*ZU ERLEDIGENDE AUFGABEN*
A: Stimmen diese Aussagen mit dem Text zur EL-Verfügung überein? (i) Herr E. und Frau V. sind verheiratet. (ii) Frau V. wohnt seit August 2024 allein in der Wohnung. (iii) Die EL wird Herrn E. ab dem 1. März 2025 gestrichen. Antworten Sie jeweils mit Ja oder Nein und zitieren Sie die entscheidenden Worte des Textes wörtlich.
B: Führen Sie den Text zur EL-Verfügung im Anschluss an seinen letzten Satz weiter.

*ZU LESENDER TEXT*
──────

Herr E. (Jg 1948) und Frau V. (Jg 1945) leben seit über 20 Jahren zusammen. Sie sind nicht verheiratet. Ihre Finanzen bewirtschaften sie getrennt. Sie haben sich vor ein paar Jahren zusammen (zu gleichen Teilen) eine Eigentumswohnung im Kanton Luzern gekauft und bewohnen sie selbst. Herr E. leidet seit mehreren Jahren an Demenz und wohnt seit August 2024 in einem Pflegeheim. Frau V. lebt seitdem alleine in dieser Wohnung. Gemäss Verfügung erhielt er seit September letztes Jahr Ergänzungsleistung (EL).
Gemäss einer neuen Verfügung vom 24.2.2025 wird ihm EL ab 1.3.25 gestrichen, da sie jetzt den Wert der Wohnung als Vermögen in die EL-Berechnung einrechnen. Mit dieser Verfügung wird ein Verkauf der Wohnung zwingend notwendig, da Herr E. über ein liquides Vermögen verfügt, welches noch für ca 10 Monate reichen wird.

──────

*BEREITGESTELLTE DATEN*
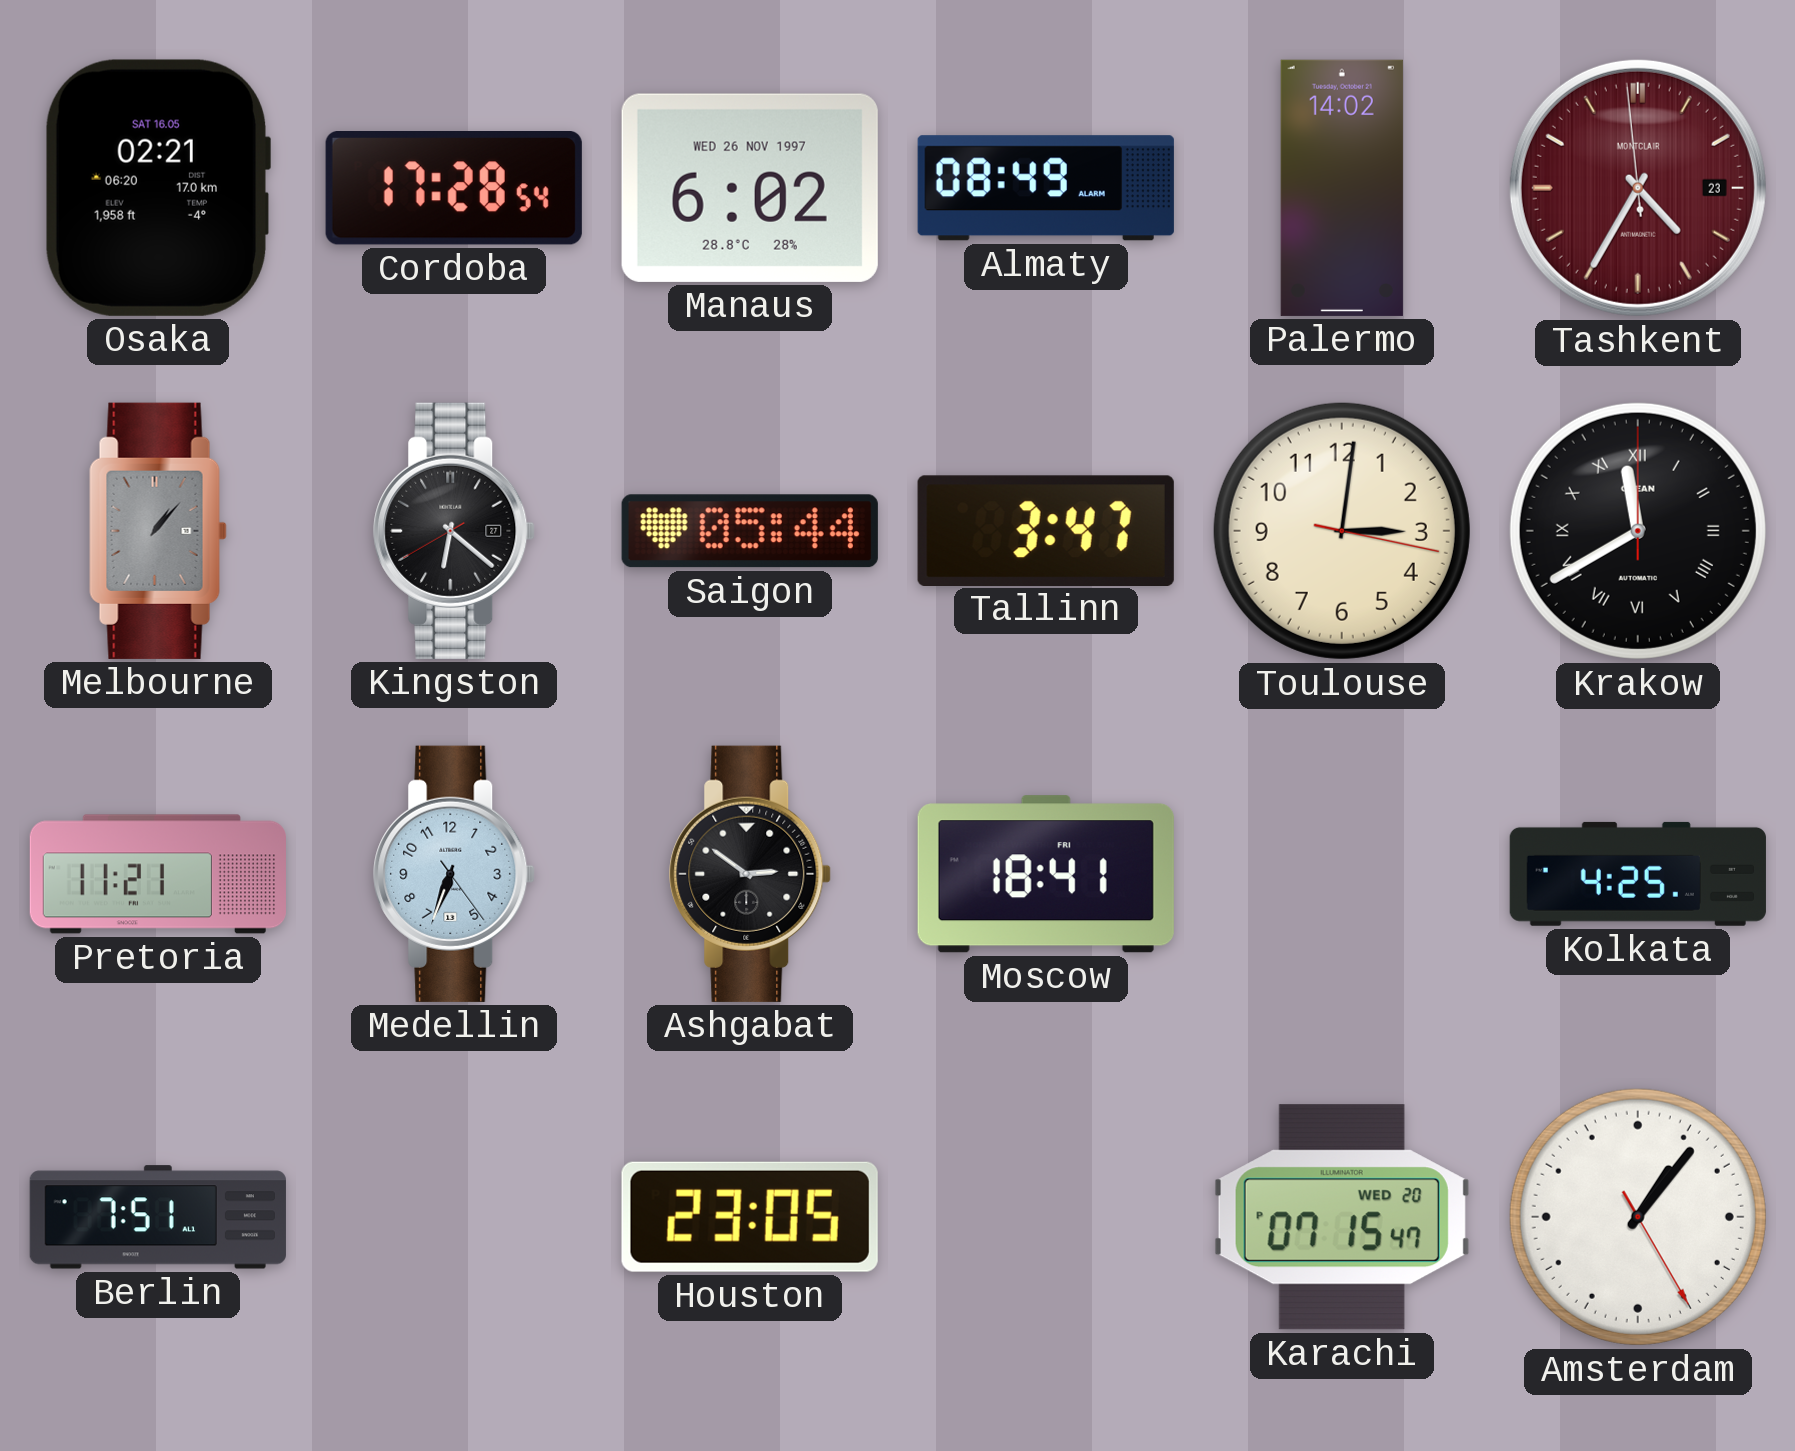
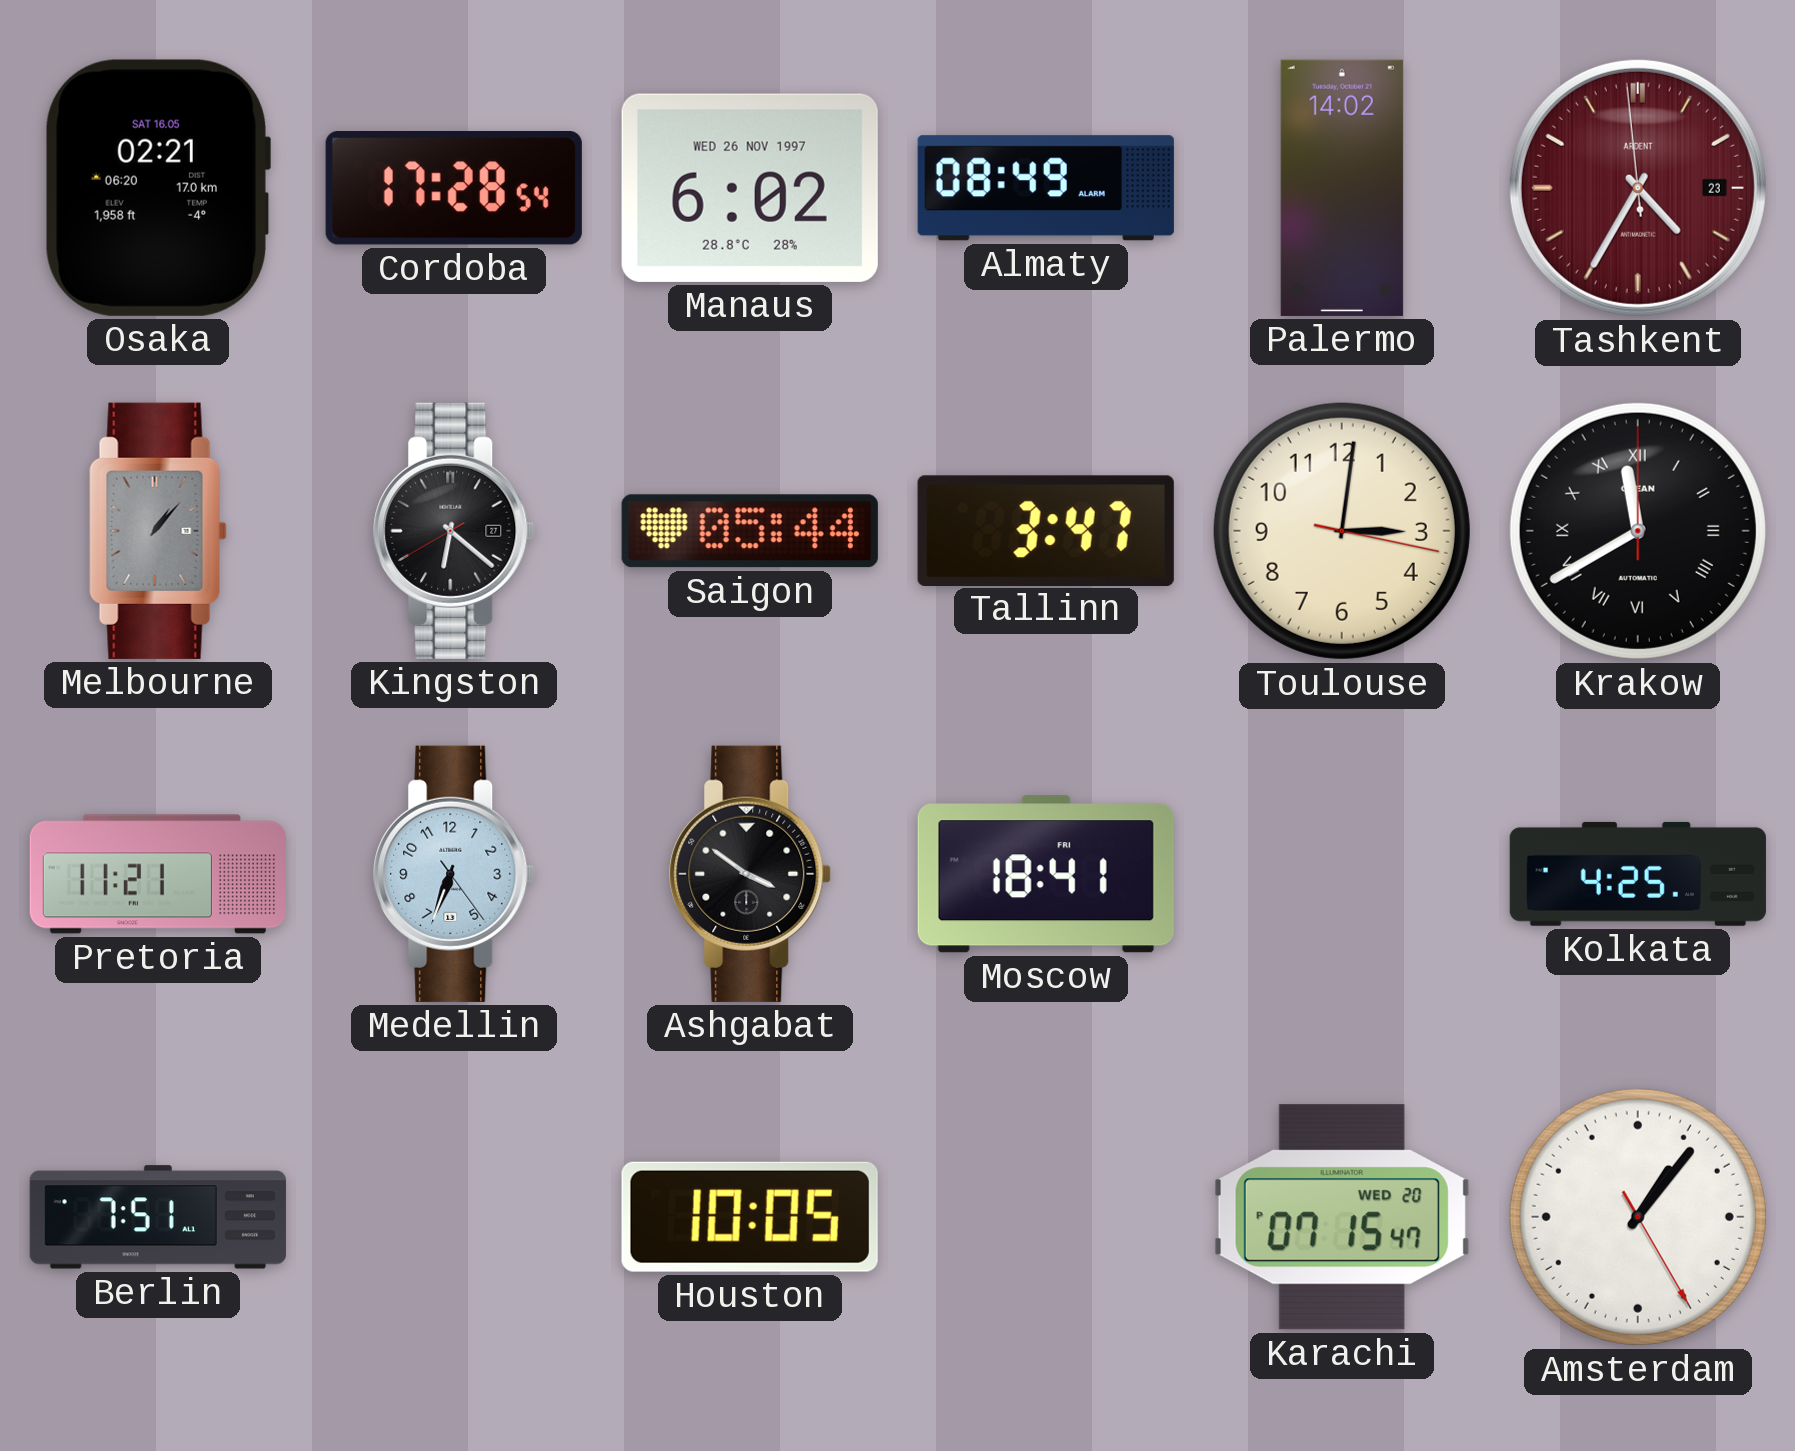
Tashkent brand: MONTCLAIR -> ARDENT
Ashgabat: 2:51 -> 3:51
Houston: 23:05 -> 10:05
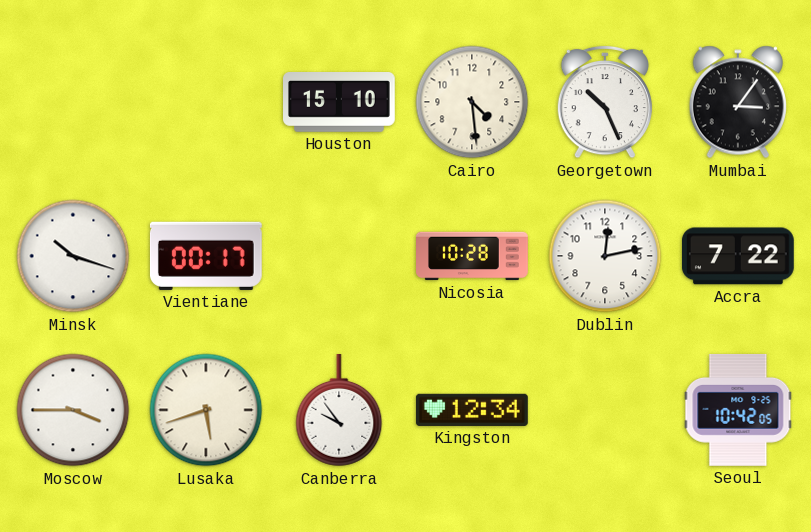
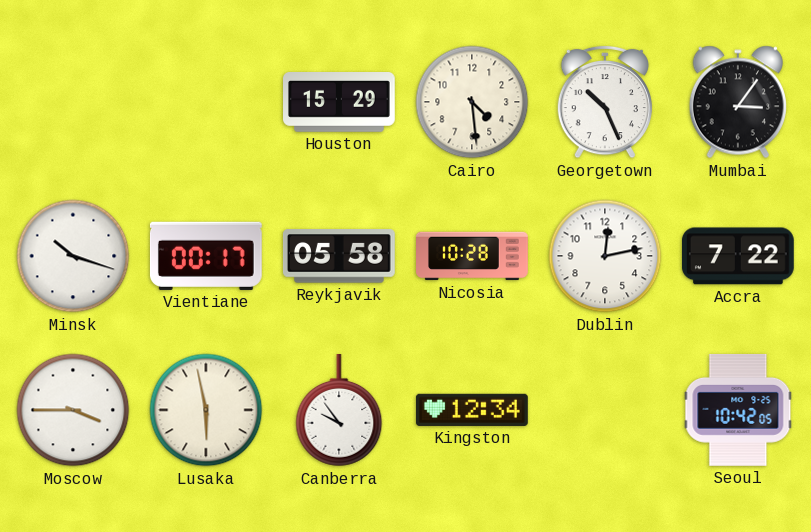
Houston: 15:10 -> 15:29
Reykjavik: none -> 05:58
Lusaka: 5:42 -> 5:58
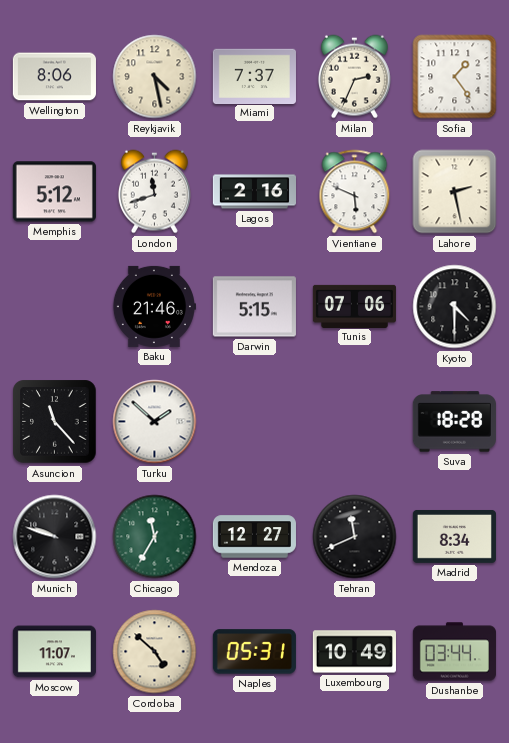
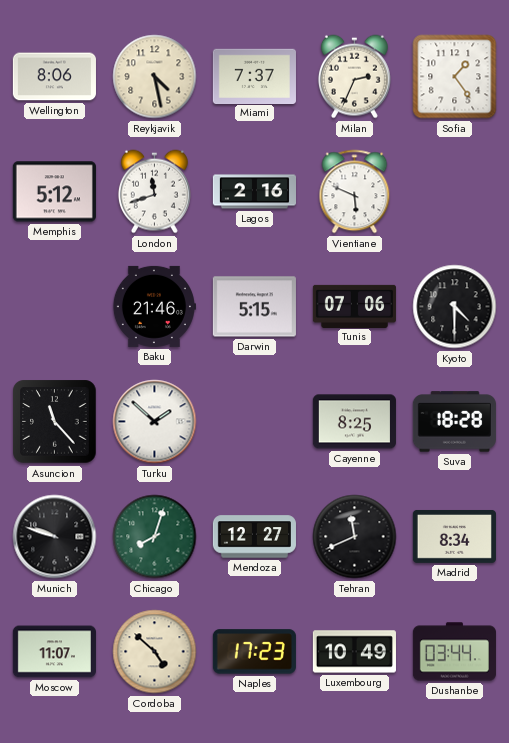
Lahore: 2:28 -> none
Cayenne: none -> 8:25
Chicago: 11:35 -> 8:03
Naples: 05:31 -> 17:23
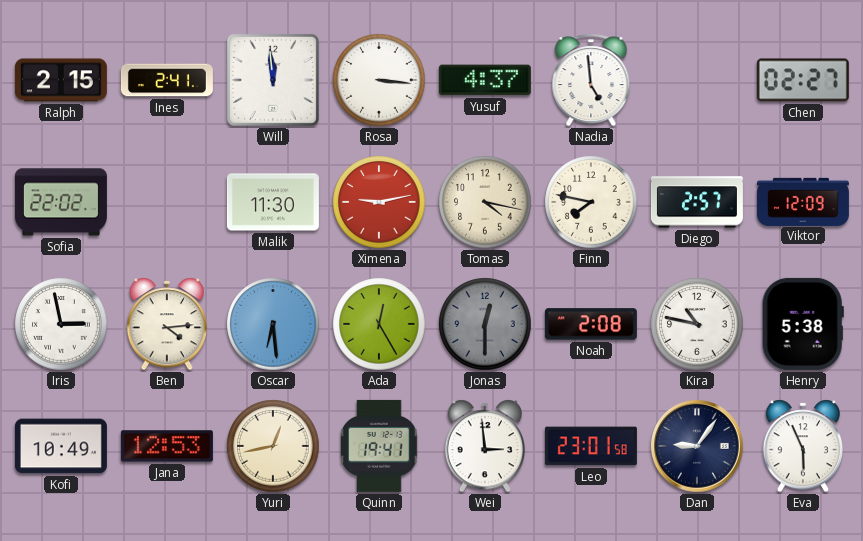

──────

*DIE ANTWORTEN*
A:
(i) Nein: „Sie sind nicht verheiratet.“
(ii) Ja: „wohnt seit August 2024 in einem Pflegeheim. Frau V. lebt seitdem alleine in dieser Wohnung.“
(iii) Ja: „wird ihm EL ab 1.3.25 gestrichen“

B:
Frau V. ist auf der Warteliste für eine Alterswohnung. Sie macht sich jetzt grosse Sorgen, dass wenn sie in diesem Jahr noch keine Alterswohnung bekommen sollte, dass sie dann "auf die Strasse gestellt werde", da jetzt diese Wohnung verkauft werden muss. Frau V. hat zu wenig Eigenmittel, um Herr E.'s Anteil der Wohnung zu kaufen.
Frage: ist diese Verfügung vom 24.2. rechtens? Kann die EL den Verkauf der Wohnung innerhalb von 6 Monaten verlangen, obwohl Frau V. noch in dieser Wohnung wohnt? Kennen sie ähnliche Fälle? Kann mit der EL verhandelt werden (EL weiterzahlen, bis Frau V. eine Alterswohnung erhalten hat, danach die Wohnung verkaufen und aus dem Erlös die EL wieder zurückzahlen…)
Vielen Dank für eine zeitnahe Antwort, damit je nach Antwort die Verfügung noch innerhalt der Frist angefochten werden kann.
Leider konnten wir die Verfügungen nicht im Anhang zur Verfügung stellen. Gibt es eine Möglichkeit diese Ihnen auf einem anderen Weg zukommen zu lassen?
Frage beantwortet am
Peter Mösch Payot
Expert*in Sozialversicherungsrecht
Guten Tag.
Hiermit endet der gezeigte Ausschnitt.